When Abbotsford’s city council is looking for an excuse to do something it wants (close Matsqui pool, leave the FVRD) council is all about saving or getting value for taxpayer’s money BUT when it is an expensive boondoggle they want to squander taxpayer’s money on (buy wealthy, well-connected businessmen a professional hockey team, provide multi-million dollar operating subsidies for an arena for the team to play in, build an (practically) unused $1.4+ million dollar scraggly garden) value for money or saving taxpayers money is not a consideration.

Given the mayor and councillors comments on leaving the FVRD and their decisions over recent years that led up to this year’s decision to close Matsqui pool, one is led to suspect they don’t have a solid grasp of the concept of value. Whether that is true or not, it is clear from councils decisions on Matsqui pool that council’s concept of value is quite different from that of the taxpayers of Abbotsford.

Value is not strictly a dollars in equals a dollars out thing. One of the reasons for being in the FVRD is to stay out of the clutches of Translink and its gas and parking stall taxes. I suspect most taxpayers would consider this a very valuable benefit of FVRD membership. There are numerous other ‘values’ I can think of that Abbotsford receives for being a member of the FVRD, not the least of which is good relations with the neighbours.

But the real reason that wise municipal politicians do not want to open the can of worms that comes with dollars in must equal dollars out is that, while at a municipal property tax level the rural areas (and smaller communities) put in less dollars that the larger municipalities, at provincial and federal tax levels the rural (and smaller communities) put in far more dollars than they receive back – dollars that flow to the larger municipalities.

Following councils dollars in must equal dollars out philosophy you would end up with decisions that, while typical of Abbotsford councils decision making, are not astute, wise or necessarily rational.

Under dollars in equal dollars out our new REGIONAL hospital could have been built in Yarrow because it is far easier to balance dollars in with dollars out using large cost projects.

Or a more likely scenario is the hospital gets built in Abbotsford but the city gets no federal or provincial dollars for the new highway interchanges or other projects until it has put enough dollars in to get any dollars out. Although given the interchanges Abbotsford ended up with……not having money from the province and federal governments to build the new interchanges and being left with the old interchanges may not have been a bad thing.

Be that as it may, the funding mayhem that would arise from following councils dollars in must equal dollars out philosophy is why politicians with any common sense wisely avoid opening the can of worms that comes with dollars in must equal dollars out.
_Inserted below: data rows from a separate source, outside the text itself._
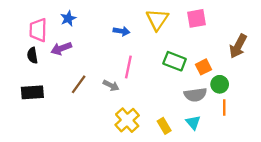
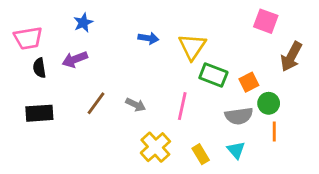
pink square: (197, 18) -> (266, 21), moved, turned 30
yellow triangle: (157, 20) -> (192, 47), moved
pink trapezoid: (38, 30) -> (28, 38), moved, turned -100
pink line: (128, 67) -> (182, 106), moved

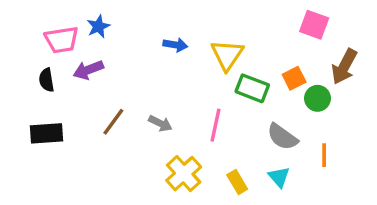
pink trapezoid: (28, 38) -> (62, 40), moved
orange square: (249, 82) -> (294, 78), moved
green circle: (269, 103) -> (317, 98), moved
gray semicircle: (239, 116) -> (282, 137), turned 44

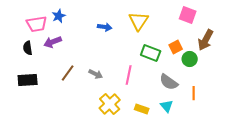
yellow triangle: (227, 55) -> (139, 21), moved
yellow rectangle: (237, 182) -> (142, 109), turned -40

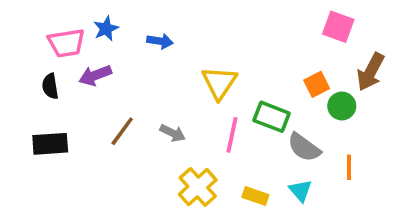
yellow triangle: (139, 21) -> (219, 83), moved
blue arrow: (105, 27) -> (160, 41), moved
green rectangle: (151, 53) -> (272, 117), moved

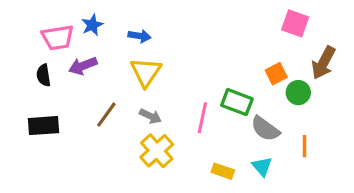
yellow triangle: (219, 83) -> (146, 72), moved
yellow cross: (198, 187) -> (157, 151), moved

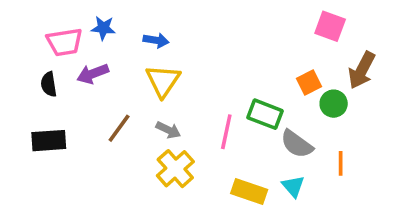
blue star: (92, 25) -> (103, 28), turned 30
yellow rectangle: (223, 171) -> (249, 192), size x1.4

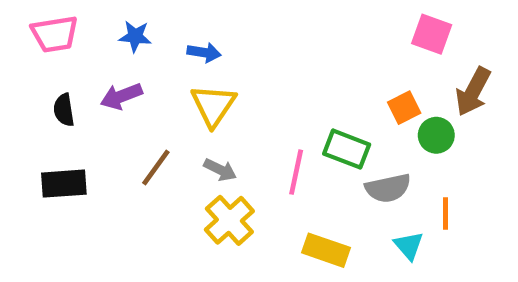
pink trapezoid: (65, 42) -> (55, 34), moved
gray semicircle: (297, 144) -> (388, 188), turned -48
cyan triangle: (293, 186) -> (409, 246), moved

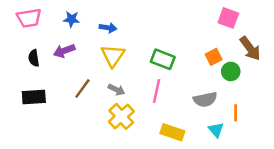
brown arrow: (473, 92) -> (250, 48), turned -65
green rectangle: (347, 149) -> (163, 59), moved

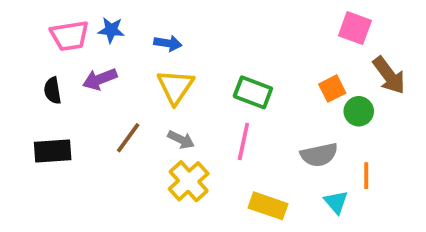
pink trapezoid: (29, 18) -> (70, 36), moved

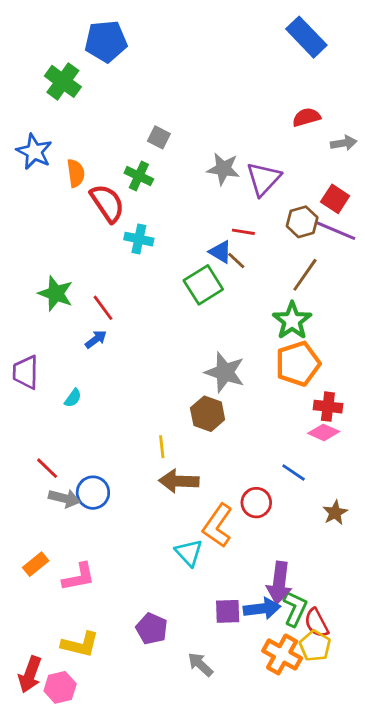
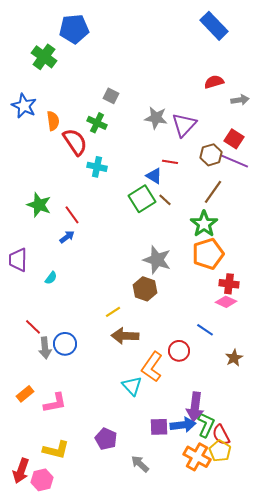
brown line: (236, 260) -> (165, 200), moved
yellow line: (162, 447) -> (113, 312), turned 63
gray arrow: (64, 498) -> (45, 348), turned 70

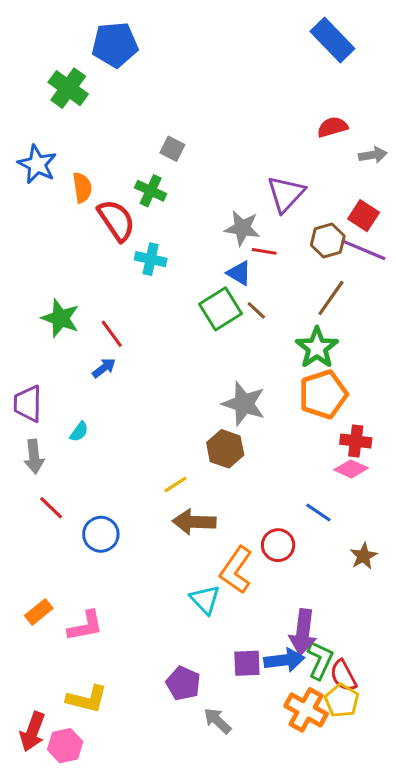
gray star: (156, 118) -> (242, 228), moved
gray arrow: (45, 348) -> (34, 457), moved
purple pentagon: (106, 439) -> (183, 683), moved

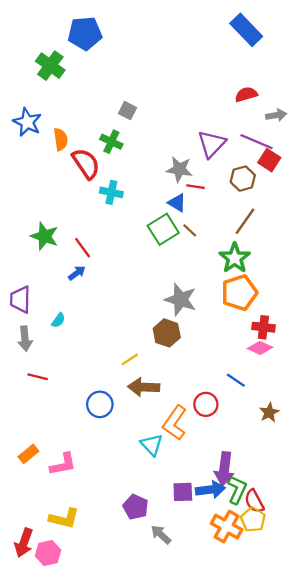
purple line: (364, 250) -> (257, 142), moved
red line: (51, 508) -> (38, 377), turned -30
blue circle: (101, 534) -> (100, 404), moved

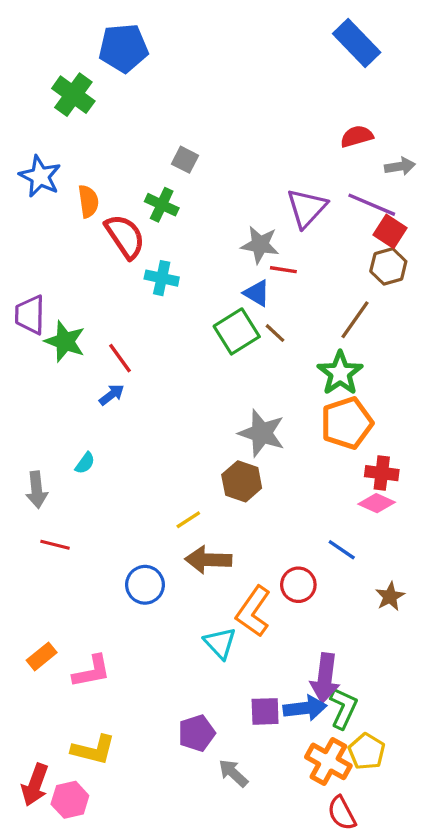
brown hexagon: (243, 179) -> (388, 266), moved
purple trapezoid: (20, 300) -> (30, 315), moved
red semicircle: (254, 501) -> (342, 813), moved
purple pentagon: (136, 507) -> (197, 733), turned 30

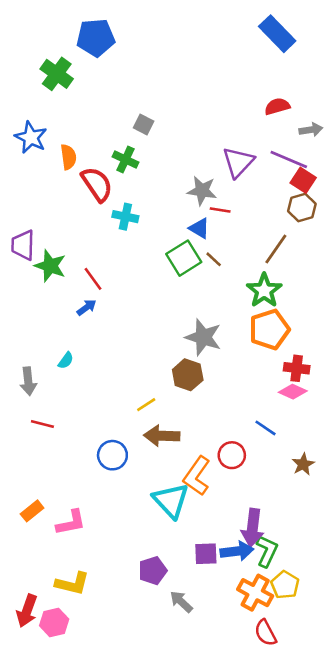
cyan triangle: (220, 643) -> (171, 501), size x1.4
That is the problem with focusing on narrow wants – you fail to see the overarching reality. Like a mouse focused on the cheese you miss the presence of the trap until it delivers a painful, or fatal, reminder of its presence.

And while there is nothing wrong with the municipalities in the FVRD wanting their taxpayers money spent wisely and efficiently, it is highly ironic – nay, the height of hypocrisy – for Abbotsford’s council to be complaining about the way Abbotsford taxpayer dollars are being spent by the FVRD in light of their profligate spending of Abbotsford taxpayer’s dollars.